Sharepoint beta gets Olympic tryout
The United States Olympic Committee used the beta of Sharepoint 2010 to power its press Web site during the Vancouver Games.
Although still in beta, the latest version of Sharepoint has already made it to the Olympics.
The United States Olympic Committee relied on the test version of Sharepoint 2010 to power the Web site used to deliver statistics, photos, news, and other information to the many journalists covering the Winter Games in Vancouver.
And the results, Microsoft says, were positive. A survey showed that 92 percent of the reporters said they found the site helpful--nearly half said very helpful--and almost three-quarters used the flash quotes (quotes gathered from athletes right after their performance or training) and press conference transcripts to help with coverage.
Sharepoint 2010, which has been in beta since last year, is due to be released in June, along with Office 2010.
There was also a big difference in the look of the site, as Microsoft gave the USOC PressBox a Silverlight makeover as part of the revamp.
The USOC site wasn't the only Olympic action for the Office 2010 beta.
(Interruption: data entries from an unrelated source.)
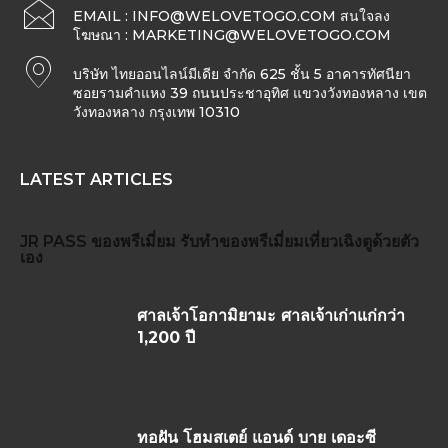
EMAIL :
INFO@WELOVETOGO.COM
สนใจลง
โฆษณา :
MARKETING@WELOVETOGO.COM
บริษัท ไทยออนไลน์มีเดีย จำกัด 625 ชั้น 5 อาคารทัศนียา
ซอยรามคำแหง 39 ถนนประชาอุทิศ แขวงวังทองหลาง เขต
วังทองหลาง กรุงเทพ 10310
LATEST ARTICLES
JR PASS
ของพรีเมี่ยม
รับทำของพรีเมี่ยม
เที่ยวเฉิงตูด้วยตัว
เอง
ศาลเจ้าโอกามิยามะ ศาลเจ้าเก่าแก่กว่า
1,200 ปี
ทอฝัน โฮมสเตย์ แอนด์ บาย เดอะซี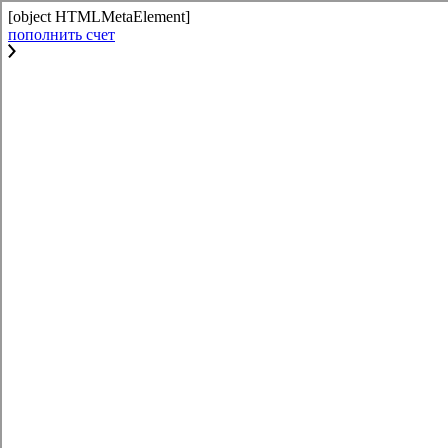
[object HTMLMetaElement]
пополнить счет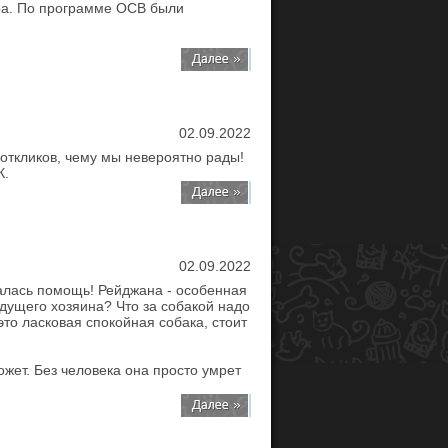
ора. По программе ОСВ были
02.09.2022
откликов, чему мы невероятно рады!
К.
02.09.2022
валась помощь! Рейджана - особенная
удущего хозяина? Что за собакой надо
это ласковая спокойная собака, стоит
жет. Без человека она просто умрет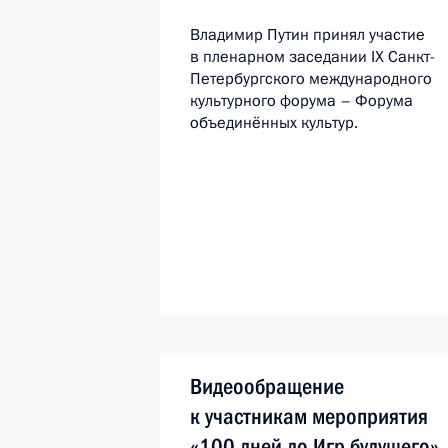
Владимир Путин принял участие
в пленарном заседании IX Санкт-
Петербургского международного
культурного форума – Форума
объединённых культур.
Видеообращение
к участникам мероприятия
«100 дней до Игр будущего»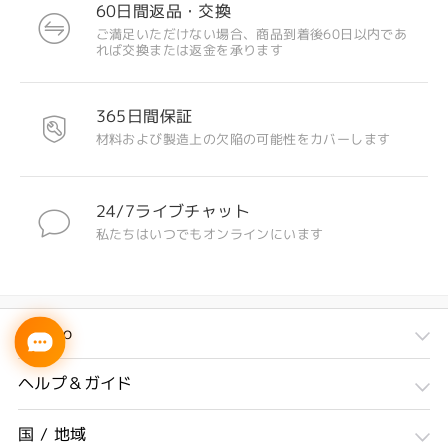
60日間返品・交換
ご満足いただけない場合、商品到着後60日以内であ
れば交換または返金を承ります
365日間保証
材料および製造上の欠陥の可能性をカバーします
24/7ライブチャット
私たちはいつでもオンラインにいます
Firmoo
ヘルプ＆ガイド
国 / 地域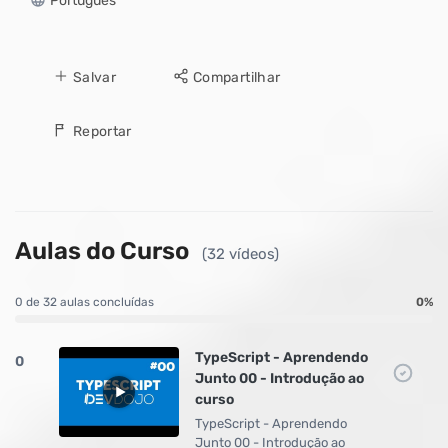
Português
Salvar
Compartilhar
Reportar
Aulas do Curso
(32 vídeos)
0 de 32 aulas concluídas
0%
TypeScript - Aprendendo
0
Junto 00 - Introdução ao
curso
TypeScript - Aprendendo
Junto 00 - Introdução ao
Microsoft also paid for two bloggers to cover the Games using various Office 2010 products as part of an Office Winter Games promotion.
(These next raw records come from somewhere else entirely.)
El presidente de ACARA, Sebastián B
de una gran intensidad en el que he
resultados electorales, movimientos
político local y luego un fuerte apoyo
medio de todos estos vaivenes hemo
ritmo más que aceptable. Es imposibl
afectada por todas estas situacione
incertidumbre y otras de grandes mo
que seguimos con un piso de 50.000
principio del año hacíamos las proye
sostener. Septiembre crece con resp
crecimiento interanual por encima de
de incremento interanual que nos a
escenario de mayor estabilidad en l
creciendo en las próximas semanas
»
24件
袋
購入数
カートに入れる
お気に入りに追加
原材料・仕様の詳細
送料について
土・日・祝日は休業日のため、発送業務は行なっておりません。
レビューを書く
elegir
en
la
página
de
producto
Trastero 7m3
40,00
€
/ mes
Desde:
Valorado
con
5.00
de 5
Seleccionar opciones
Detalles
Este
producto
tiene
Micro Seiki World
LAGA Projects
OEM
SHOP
For the early part of the Games, Microsoft sent Amber Johnson, a journalist-turned-mommy-blogger, to write about her experiences. Johnson said one of her highlights was hanging out with former Olympic speed skater Bonnie Blair while watching current skating star Apollo Anton Ohno.
The hardest part for Johnson, she said, was finding Wi-Fi to upload her posts. "You would think that would be a given and it's not," Johnson said. "My entire reason for being here is blogging and tweeting."
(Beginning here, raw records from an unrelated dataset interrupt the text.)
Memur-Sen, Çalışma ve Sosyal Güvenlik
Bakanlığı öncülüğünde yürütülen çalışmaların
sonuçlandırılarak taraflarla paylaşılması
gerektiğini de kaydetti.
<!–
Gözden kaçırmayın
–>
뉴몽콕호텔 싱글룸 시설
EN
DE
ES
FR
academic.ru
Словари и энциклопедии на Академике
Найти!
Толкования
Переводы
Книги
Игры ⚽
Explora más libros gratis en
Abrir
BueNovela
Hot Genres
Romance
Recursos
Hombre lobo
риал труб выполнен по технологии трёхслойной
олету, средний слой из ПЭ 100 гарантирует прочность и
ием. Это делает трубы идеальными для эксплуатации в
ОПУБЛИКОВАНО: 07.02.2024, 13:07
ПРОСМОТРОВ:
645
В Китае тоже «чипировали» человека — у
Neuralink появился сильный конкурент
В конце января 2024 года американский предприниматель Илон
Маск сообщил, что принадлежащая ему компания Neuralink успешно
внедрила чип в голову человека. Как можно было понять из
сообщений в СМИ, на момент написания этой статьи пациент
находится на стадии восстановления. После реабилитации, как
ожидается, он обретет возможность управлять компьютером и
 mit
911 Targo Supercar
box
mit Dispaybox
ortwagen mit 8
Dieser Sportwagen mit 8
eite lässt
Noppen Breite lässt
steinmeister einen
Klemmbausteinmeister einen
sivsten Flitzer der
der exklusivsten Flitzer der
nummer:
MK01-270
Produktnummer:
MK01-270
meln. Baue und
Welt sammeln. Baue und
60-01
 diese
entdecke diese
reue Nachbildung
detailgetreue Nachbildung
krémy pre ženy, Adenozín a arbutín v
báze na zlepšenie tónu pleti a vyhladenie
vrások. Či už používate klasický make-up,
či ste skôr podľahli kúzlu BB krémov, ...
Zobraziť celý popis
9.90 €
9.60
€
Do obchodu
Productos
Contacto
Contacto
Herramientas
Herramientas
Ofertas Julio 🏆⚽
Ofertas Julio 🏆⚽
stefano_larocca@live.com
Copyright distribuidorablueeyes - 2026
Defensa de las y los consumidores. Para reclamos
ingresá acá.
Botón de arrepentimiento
Reporting on the second part of the Games for Microsoft was college student Dylan Derryberry.
Derryberry said that, as an aspiring journalist, covering the Olympics was a chance of a lifetime.
"Getting to use the latest technology from behind the scenes and (attempt) to hold my own against some of the greatest professional media members is a dream come true," he said.
And while it was fun to use Office 2010 and a Windows Mobile cell phone to report on the Games, Derryberry expects the technology to have changed again by the time he graduates.
"Journalism, like everything else in the modern world, is evolving fast and the technology being used and developed to enhance the profession is constantly changing," he said. "The things Microsoft has awarded me to report with are awesome and make the job a lot easier, but give it six months and something new will be out to better equip with. Just like the news, technology is changing fast and if you want to get by, you have to keep up."